There are also limitations. First, we did not include a control condition because our health system partners felt the public health urgency of our study topic required all practices to be assigned to an active implementation condition. Second, our reliance on EHR data to measure program reach may not sufficiently measure program delivery since it is possible for a clinician to deliver the intervention without documenting it. However, our analytic strategy to assume non-documentation reflects non-delivery of the program will, if anything, lead to conservative conclusions about program reach, and program reach may be greater than our analyses conclude. Third, our measurement for the number of cable locks taken from practices as a proxy for the maximum number of firearms that are secured after receipt of the S.A.F.E. Firearm program is limited, since the program could either prompt parents to secure their firearms using other locking devices that would not be captured via this metric, or could be an overestimate given that parents may take locks that they never intend to use or plan to use and don’t. Fourth, emerging evidence suggests that quick access safes are a preferred firearm storage mechanism for handguns [111], which is the most common type of firearm in the US, because they enable storage of loaded firearms for protection purposes [112]. However, quick access safes are more expensive and impractical to distribute at practices due to their size. Furthermore, cable locks work universally on nearly all types of firearms, including many handguns and long guns [113]; this contributes to their appropriateness for the present study since youth may be more likely than adults to use long guns in suicide. Offering cable locks is effective [67], and we will also distribute resources that assist parents in obtaining additional, alternative safe storage options. We will continue to work closely with lock manufacturers, potential partner organizations, and health systems to identify sustainable ways to source cable locks. Given that large health systems such as the Veterans Health Administration are moving towards purchasing and stocking free cable locks, we are confident that we will be able to work with the health systems to identify a sustainable plan for after the trial ends.

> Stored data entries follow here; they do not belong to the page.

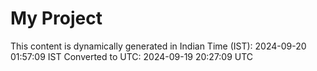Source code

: # My Project

This content is dynamically generated in Indian Time (IST): 2024-09-20 01:57:09 IST
Converted to UTC: 2024-09-19 20:27:09 UTC
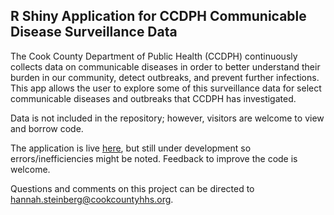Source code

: ﻿## R Shiny Application for CCDPH Communicable Disease Surveillance Data

The Cook County Department of Public Health (CCDPH) continuously collects data on communicable diseases in order to better understand their burden in our community, detect outbreaks, and prevent further infections. This app allows the user to explore some of this surveillance data for select communicable diseases and outbreaks that CCDPH has investigated. 

Data is not included in the repository; however, visitors are welcome to view and borrow code.

The application is live [here](https://ccdphcd.shinyapps.io/cd-surveillance/), but still under development so errors/inefficiencies might be noted. Feedback to improve the code is welcome.

Questions and comments on this project can be directed to [hannah.steinberg@cookcountyhhs.org](mailto:hannah.steinberg@cookcountyhhs.org).
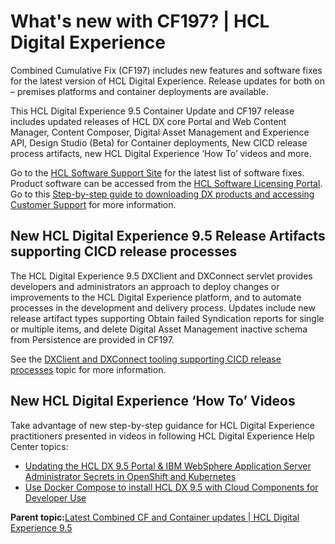 # What's new with CF197? \| HCL Digital Experience

Combined Cumulative Fix \(CF197\) includes new features and software fixes for the latest version of HCL Digital Experience. Release updates for both on – premises platforms and container deployments are available. 

This HCL Digital Experience 9.5 Container Update and CF197 release includes updated releases of HCL DX core Portal and Web Content Manager, Content Composer, Digital Asset Management and Experience API, Design Studio \(Beta\) for Container deployments, New CICD release process artifacts, new HCL Digital Experience ‘How To’ videos and more.

Go to the [HCL Software Support Site](https://support.hcltechsw.com/csm?id=kb_article_view&sys_kb_id=9bd40c1f1bbf5cd0534c4159cc4bcbbd) for the latest list of software fixes. Product software can be accessed from the [HCL Software Licensing Portal](https://www.hcltech.com/software/support/release). Go to this [Step-by-step guide to downloading DX products and accessing Customer Support](https://support.hcltechsw.com/csm?id=kb_article&sysparm_article=KB0077878&sys_kb_id=2cde06a31b885494c48197d58d4bcbe2) for more information.

## New HCL Digital Experience 9.5 Release Artifacts supporting CICD release processes

The HCL Digital Experience 9.5 DXClient and DXConnect servlet provides developers and administrators an approach to deploy changes or improvements to the HCL Digital Experience platform, and to automate processes in the development and delivery process. Updates include new release artifact types supporting Obtain failed Syndication reports for single or multiple items, and delete Digital Asset Management inactive schema from Persistence are provided in CF197.

See the [DXClient and DXConnect tooling supporting CICD release processes](../containerization/deploy_dx_components_using_hcl_dx_client_and_dx_connect.md) topic for more information.

## New HCL Digital Experience ‘How To’ Videos

Take advantage of new step-by-step guidance for HCL Digital Experience practitioners presented in videos in following HCL Digital Experience Help Center topics: 

-   [Updating the HCL DX 9.5 Portal & IBM WebSphere Application Server Administrator Secrets in OpenShift and Kubernetes](../containerization/update_dx_core_kubernetes_container_deployment.md)
-   [Use Docker Compose to install HCL DX 9.5 with Cloud Components for Developer Use](../containerization/docker_compose.md)

**Parent topic:**[Latest Combined CF and Container updates \| HCL Digital Experience 9.5](../overview/new_cf_95.md)

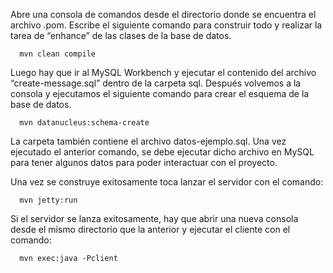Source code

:Abre una consola de comandos desde el directorio donde se encuentra el archivo .pom. Escribe el siguiente comando para construir todo y realizar la tarea de “enhance” de las clases de la base de datos. 

      mvn clean compile

Luego hay que ir al MySQL Workbench y ejecutar el contenido del archivo “create-message.sql” dentro de la carpeta sql. Después volvemos a la consola y ejecutamos el siguiente comando para crear el esquema de la base de datos. 

      mvn datanucleus:schema-create

La carpeta también contiene el archivo datos-ejemplo.sql. Una vez ejecutado el anterior comando, se debe ejecutar dicho archivo en MySQL para tener algunos datos para poder interactuar con el proyecto.

Una vez se construye exitosamente toca lanzar el servidor con el comando:

      mvn jetty:run 
      
Si el servidor se lanza exitosamente, hay que abrir una nueva consola desde el mismo directorio que la anterior y ejecutar el cliente con el comando:
      
      mvn exec:java -Pclient
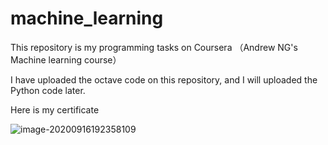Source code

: # machine_learning
This repository is my programming tasks on Coursera （Andrew NG's Machine learning course）

I have uploaded the octave code on this repository, and I will uploaded the Python code later.

Here is my certificate

![image-20200916192358109](D:\PROGRAMMING\machine_learning\certificate.png)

The ASPIRE trial will integrate implementation science and behavioral economic approaches to implement an evidence-based practice for firearm safety promotion in pediatric primary care. The study uses sophisticated methods to answer a question at the heart of many practice change efforts: which strategies are sufficient to support change, and why? Furthermore, the work can provide support for approaches that can bear significant outcomes for little cost. If successful, the proposed study will offer valuable insights into how best to implement evidence-based practices in pediatric primary care, particularly those that are sensitive in nature. We must act now to understand how best to implement evidence-based firearm safety programs to save the lives of American youth.